Frequently Asked Questions about Biomonitoring
On this page:
- What is biomonitoring?
- How are biomonitoring data used?
- What are common reference ranges for chemicals in the general U.S. population?
- What are limitations of biomonitoring data?
- What is the Minnesota Biomonitoring Program?
- What is the Framework for an Ongoing Biomonitoring Program?
- How can I learn more?
Biomonitoring is the direct measurement of chemicals (or the products that chemicals break down into) in people's body fluids or tissues. The most commonly used biomonitoring samples are blood, urine, and hair.
Examples of biomonitoring data include measures of lead in blood and cotinine in urine as a marker of exposure to tobacco smoke. Hundreds of chemicals are routinely measured in the blood and urine of a sample of US citizens through the CDC National Biomonitoring Program.
In the broader public health context, biomonitoring data can be used to:
- Monitor levels of chemicals in the population or specific communities and to track changes in exposure over time
- Identify populations who are most at risk for exposure to chemicals
- Target or evaluate programs and interventions to reduce exposures to chemicals
- Evaluate the effectiveness of programs and policies aimed to protect public health
On an individual level, biomonitoring data may be used by health care providers in routine clinical practice. For example, in some situations or circumstances, a provider may measure for a chemical of interest, such as lead levels in blood, and compare the measured level to health-based or reference ranges in the general population.
Reference ranges for many chemicals are available from the CDC National Report on Human Exposure to Environmental Chemicals.
In addition, reference ranges are available at Chemicals in People: Biomonitoring.
Biomonitoring is one tool available in working to better understand the relationship between the environment and people's health. Biomonitoring data only provide information about the levels of chemicals in people's bodies. Biomonitoring data alone cannot determine how people are exposed to chemicals or the health effects associated with exposure to chemicals. Biomonitoring must be combined with other tools, such as an exposure assessment or health study, in order to answer those questions.

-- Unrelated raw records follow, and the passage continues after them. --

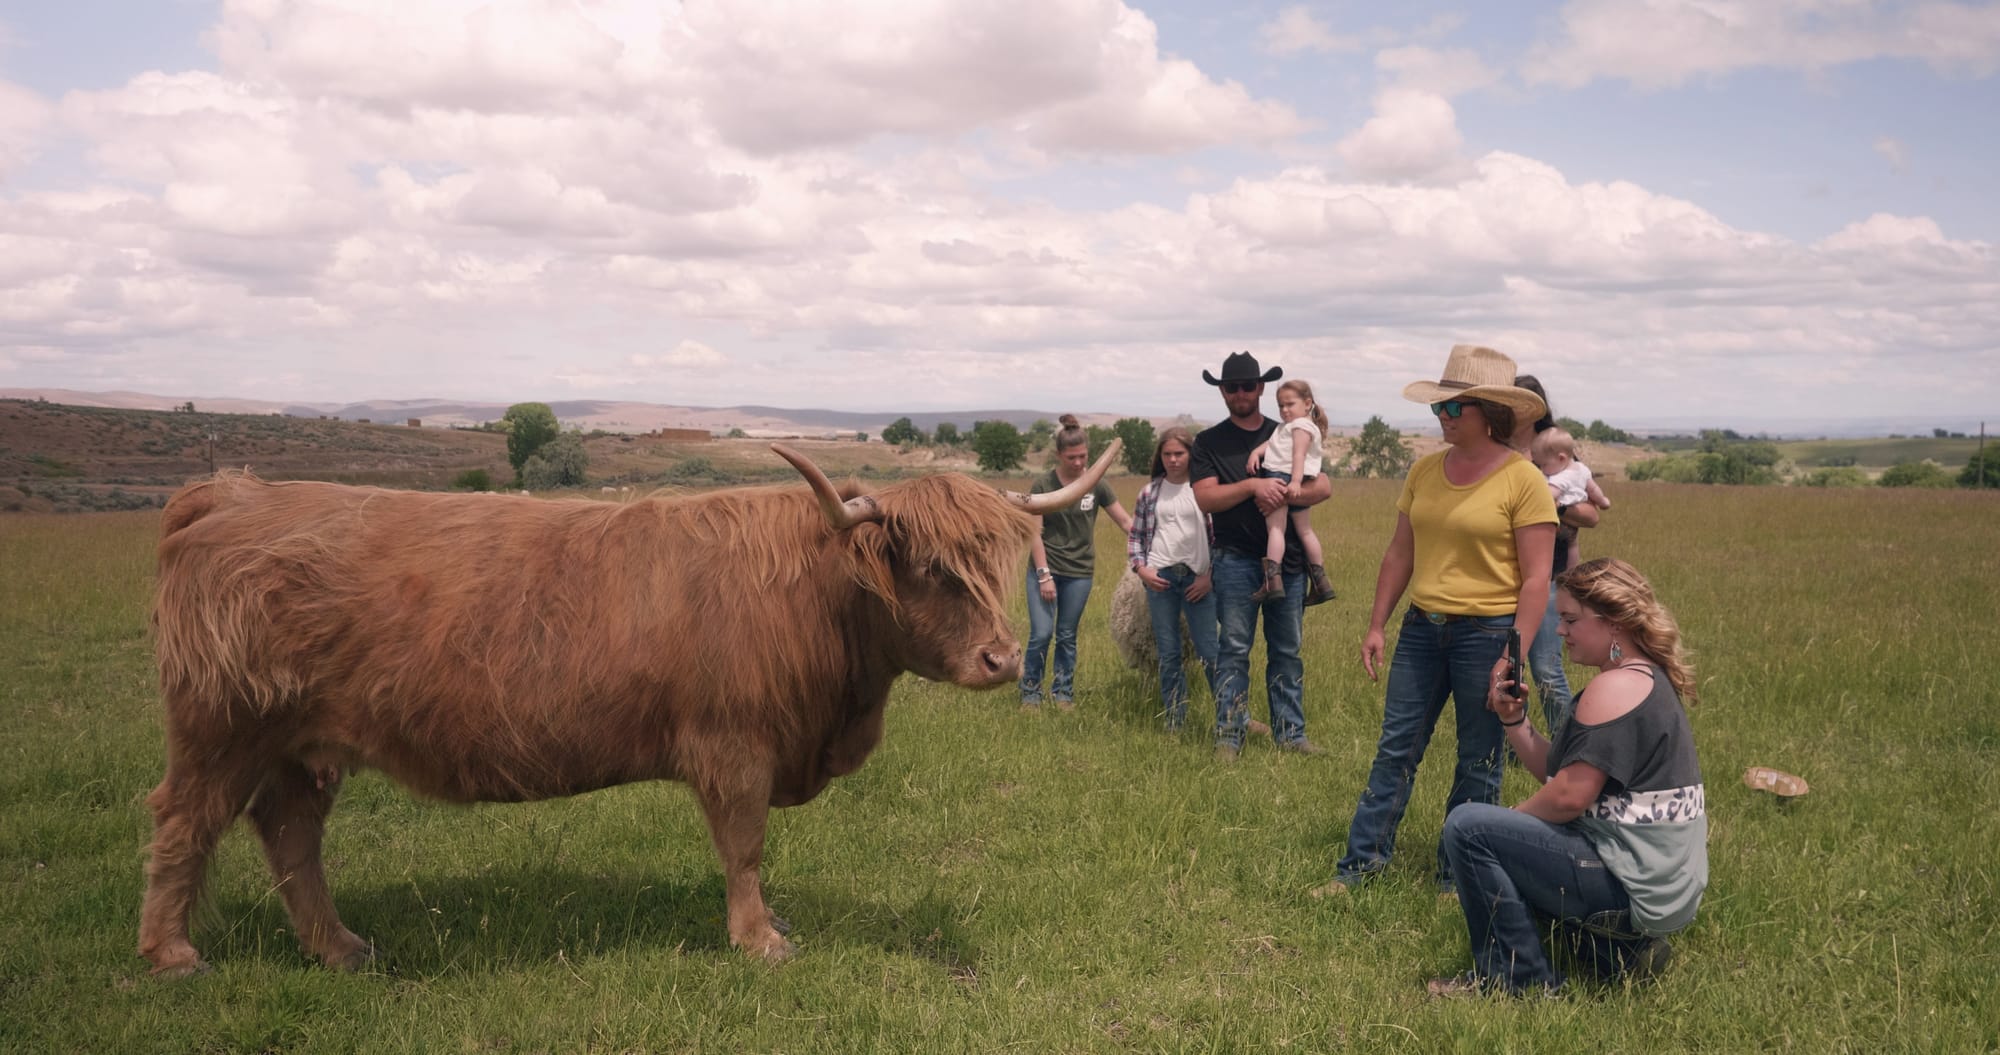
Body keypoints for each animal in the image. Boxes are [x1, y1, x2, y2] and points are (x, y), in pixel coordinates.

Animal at [139, 440, 1120, 976]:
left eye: (990, 562)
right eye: (930, 568)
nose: (1001, 658)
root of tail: (230, 493)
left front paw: (765, 929)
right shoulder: (734, 746)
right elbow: (745, 846)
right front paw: (760, 939)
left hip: (303, 745)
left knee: (290, 833)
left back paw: (339, 946)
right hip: (221, 727)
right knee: (186, 823)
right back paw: (171, 954)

Biomonitoring is most effective when combined with other tools -- such as disease surveillance, risk assessment, environmental monitoring, laboratory services, medicine, and Environmental Public Health Tracking.
The Minnesota Biomonitoring Program at the Minnesota Department of Health (MDH) was established by the Minnesota Legislature in 2007 (Minnesota Statutes). The Program measures levels of certain chemicals and how the levels change over time in Minnesotans to promote healthy choices and protect future generations. In addition, the Program with input from stakeholders and an expert Advisory Panel has developed a: Framework for an Ongoing Biomonitoring Program
The Program collaborates with state and federal partners, such as the MDH Public Health Laboratory and CDC National Biomonitoring Program, works in close partnership with the MN Environmental Public Health Tracking Program, and is guided by recommendations of an expert Advisory Panel.
The 2007 law directed MDH to conduct four biomonitoring projects in Minnesota communities, and MDH is completing follow-up projects of perfluorochemical (PFC) and mercury exposures. The 2011 apppropriation from the MN Legislature made state funding for the program a one-time appropriation set to expire in June 2013.
Since 2007 the Minnesota Biomonitoring Program and our expert Advisory Panel have worked together to develop the framework for an ongoing biomonitoring program. For more about the vision, purpose, and strategies that were developed, see Protecting Future Generations: A Framework for an Ongoing Biomonitoring Program.
The 2011 appropriation from the MN Legislature for Minnesota's Biomonitoring Program made state funding a one-time appropriation set to expire in June 2013. To implement elements in this Framework, MDH will need additional resources to support sample collection, data analysis, and community involvement.